Sa structure ne fait pas disparaître le bâtiment dans le paysage urbain et l'architecte décide de coiffer le bâtiment de coupoles. Impossible de les rater, même de nuit, alors que leurs socles de verre sont éclairés et brillent comme des lanternes chinoises. De jour, la façade égaye la rue tout en effarouchant les tenants de l'académisme : meneaux ornés d'une forêt de volutes métalliques, voussures et allèges couvertes de plaques colorées en lave polies et émaillée, représentant des décors fleuris ou des inscriptions dessinées par Francis Jourdain, le fils de l'architecte. Le tout est peint en vert, bleu vif ou orange. Au rez-de-chaussée, le hall d'entrée est annoncé par trois baies en surplomb, surmontées d'une marquise aérienne.
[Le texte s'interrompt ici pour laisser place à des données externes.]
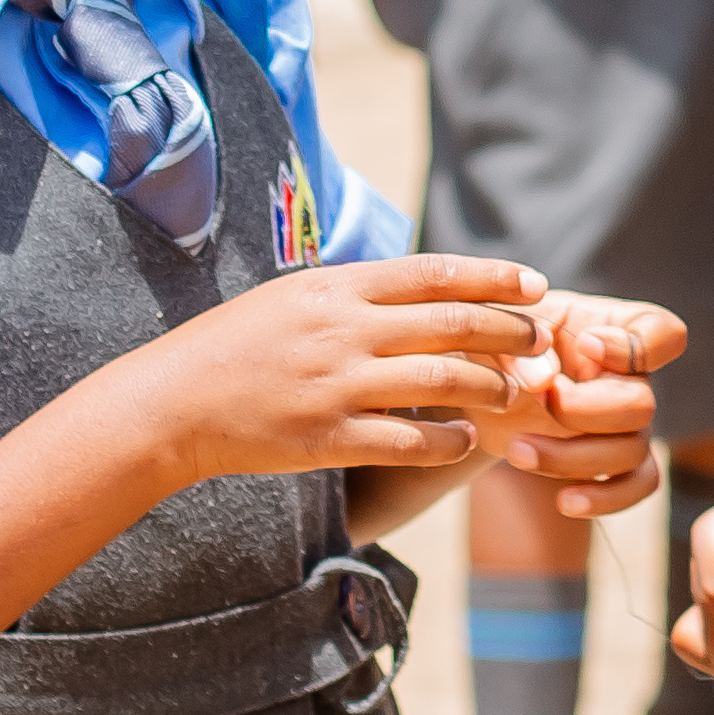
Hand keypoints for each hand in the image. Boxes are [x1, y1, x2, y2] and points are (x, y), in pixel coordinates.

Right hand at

Depuis 1902, Frantz Jourdain, pourfendeur des Beaux-Arts et grand déçu de l'Exposition universelle de 1900 "où le faux et le toc triomphent sur toute la ligne", préside la société du Nouveau Paris. C'est à ce titre qu'il défend le côté racoleur et voyant des grands magasins en même temps qu'il tente, via l'architecture, de faire sortir des musées l'art réservé aux riches. Son vocabulaire se veut pédagogique. Mais l'exubérance de la Samaritaine version 1905 ne plaît guère aux Parisiens. Le Corbusier se dira amusé par le bâtiment, ce qui n'est pas forcément un compliment.
L'Art déco
En 1925, Ernest Cognacq réussit à négocier avec la Ville de Paris de s'agrandir encore, en absorbant la rue des Prêtres-Saint-Germain-l'Auxerrois et étendre son bâtiment jusqu'au quai de la Seine. En échange, il paie et promet de reloger les habitants qu'il fait exproprier, et commence à céder aux pressions en acceptant de supprimer les deux coupoles d'angle du bâtiment de 1905. Les premiers plans de l'extension, élaborés par Jourdain, sont refusés par le comité de technique et d'esthétique. Une nouvelle version amendée par Henri Sauvage passe sous les fourches caudines de ces "sages", un an plus tard. Les courbes ont disparu, les arcs elliptiques, les fenêtres avec meneaux arqués et les baies centrales arrondies ont été remis d'aplomb. La structure se couvre de pierre claire et se ternit d'une peinture bronze qui habille les menuiseries, les balcons, les marquises. Mosaïques et fresques sont bannies de la façade. Le résultat est carré, massif, annonce l'Art déco et en filigrane, le style international des années trente. En 1937, le goût académique aura raison des dernières ferronneries du bâtiment initial. Certaines font partie intégrante de la structure et sont impossibles à retirer, confirmant deux ans après la mort de l'architecte ses discours sur la cohérence nécessaire de la forme et de la fonction. Le magasin de la Samaritaine fut la seule grosse commande passée à ce théoricien de l'architecture moderne. Il laissa, bizarrement, peu de traces écrites de ce travail qui l'occupa près de 50 ans. De son "manifeste de fer contre l'ennemi imbécile" - comme il surnomma un jour son projet - il ne reste aujourd'hui qu'une structure vide, aux rideaux baissés, fermée depuis juin 2005.